One thing you may notice is that among Asian cultures there are often ingredients and recipes that are very similar to one another. This is especially the case with a certain pair of ingredients.
These ingredients being dashi for Japanese cuisine and anchovy broth for Korean cuisine.
While they are very similar, they also have several major differences along with a few smaller differences when it comes to comparing dashi and anchovy broth.
Dashi and anchovy broth are very similar in ingredients, though anchovy broth uses entire anchovies as opposed to just flakes of a fish like dashi. As a result, anchovy broth has a much fishier taste to it. While it may still be jam packed with umami from the kelp, anchovy broth will have a much more noticeable fish taste. That taste will be much more subtle in dashi since dashi places more emphasis on the kombu.
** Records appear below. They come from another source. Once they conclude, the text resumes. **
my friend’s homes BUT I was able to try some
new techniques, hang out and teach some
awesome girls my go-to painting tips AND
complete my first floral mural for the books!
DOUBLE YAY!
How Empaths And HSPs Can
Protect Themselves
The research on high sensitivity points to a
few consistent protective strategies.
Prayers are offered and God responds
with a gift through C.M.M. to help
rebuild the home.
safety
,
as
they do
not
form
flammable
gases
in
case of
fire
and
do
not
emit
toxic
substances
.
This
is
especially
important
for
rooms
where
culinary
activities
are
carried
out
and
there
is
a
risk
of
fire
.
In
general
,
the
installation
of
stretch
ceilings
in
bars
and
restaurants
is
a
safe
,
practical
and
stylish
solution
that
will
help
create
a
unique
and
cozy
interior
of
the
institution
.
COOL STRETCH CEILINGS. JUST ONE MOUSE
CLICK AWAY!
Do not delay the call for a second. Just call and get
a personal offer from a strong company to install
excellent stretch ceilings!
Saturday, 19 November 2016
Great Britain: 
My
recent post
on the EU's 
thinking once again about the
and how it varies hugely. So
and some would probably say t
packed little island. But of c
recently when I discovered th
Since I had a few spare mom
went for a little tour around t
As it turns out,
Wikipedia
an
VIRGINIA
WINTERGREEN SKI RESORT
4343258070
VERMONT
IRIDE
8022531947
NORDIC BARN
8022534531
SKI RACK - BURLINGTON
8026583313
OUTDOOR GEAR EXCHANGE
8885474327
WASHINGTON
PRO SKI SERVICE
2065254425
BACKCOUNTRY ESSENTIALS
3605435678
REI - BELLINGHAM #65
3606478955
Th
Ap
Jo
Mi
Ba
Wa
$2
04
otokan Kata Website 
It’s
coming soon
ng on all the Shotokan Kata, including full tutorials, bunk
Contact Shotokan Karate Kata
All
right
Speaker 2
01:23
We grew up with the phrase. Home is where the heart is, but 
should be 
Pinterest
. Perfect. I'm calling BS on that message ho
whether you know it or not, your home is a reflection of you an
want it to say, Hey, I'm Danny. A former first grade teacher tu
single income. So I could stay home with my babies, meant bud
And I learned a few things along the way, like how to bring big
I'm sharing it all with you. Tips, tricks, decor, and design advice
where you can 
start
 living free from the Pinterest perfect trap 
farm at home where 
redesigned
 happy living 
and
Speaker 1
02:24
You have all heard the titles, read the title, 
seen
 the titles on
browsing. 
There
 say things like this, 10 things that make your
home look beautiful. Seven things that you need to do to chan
One major difference in the making of anchovy broth is that it sometimes has more ingredients than dashi. Rather than just using kombu and fish flakes, anchovy broth also includes onion, garlic, dried mushrooms, and even some radish. With these extra ingredients, it is likely that you will notice the difference in taste if you tried both dashi and anchovy stock at the same time.
Dashi has many uses in Japanese dishes, as it is essentially the backbone of Japan’s culinary culture. While it is most commonly used in miso soup, ramen, and udon, dashi can also be used in sauces along with frying and battering meat and vegetables.
Anchovy broth, like dashi, is often used for soups and stews. Like dashi, anchovy broth is very versatile and is used in many Korean recipes.
Countries that use it
While anyone in any country could make a dish that uses either dashi or anchovy broth, these ingredients do have places where they are the most commonly used. For dashi, that would be Japan, where it was created and developed gradually over several hundred years. Anchovy broth, however, originates from Korea.
Given all the similarities between the two ingredients, their uses, and the region they both came from, it is unclear if there was any cross-culture influence that resulted in their creation. Whether you use dashi or anchovy broth will depend on your personal preference and what recipe you are making. Some dishes will be better suited for one over the other.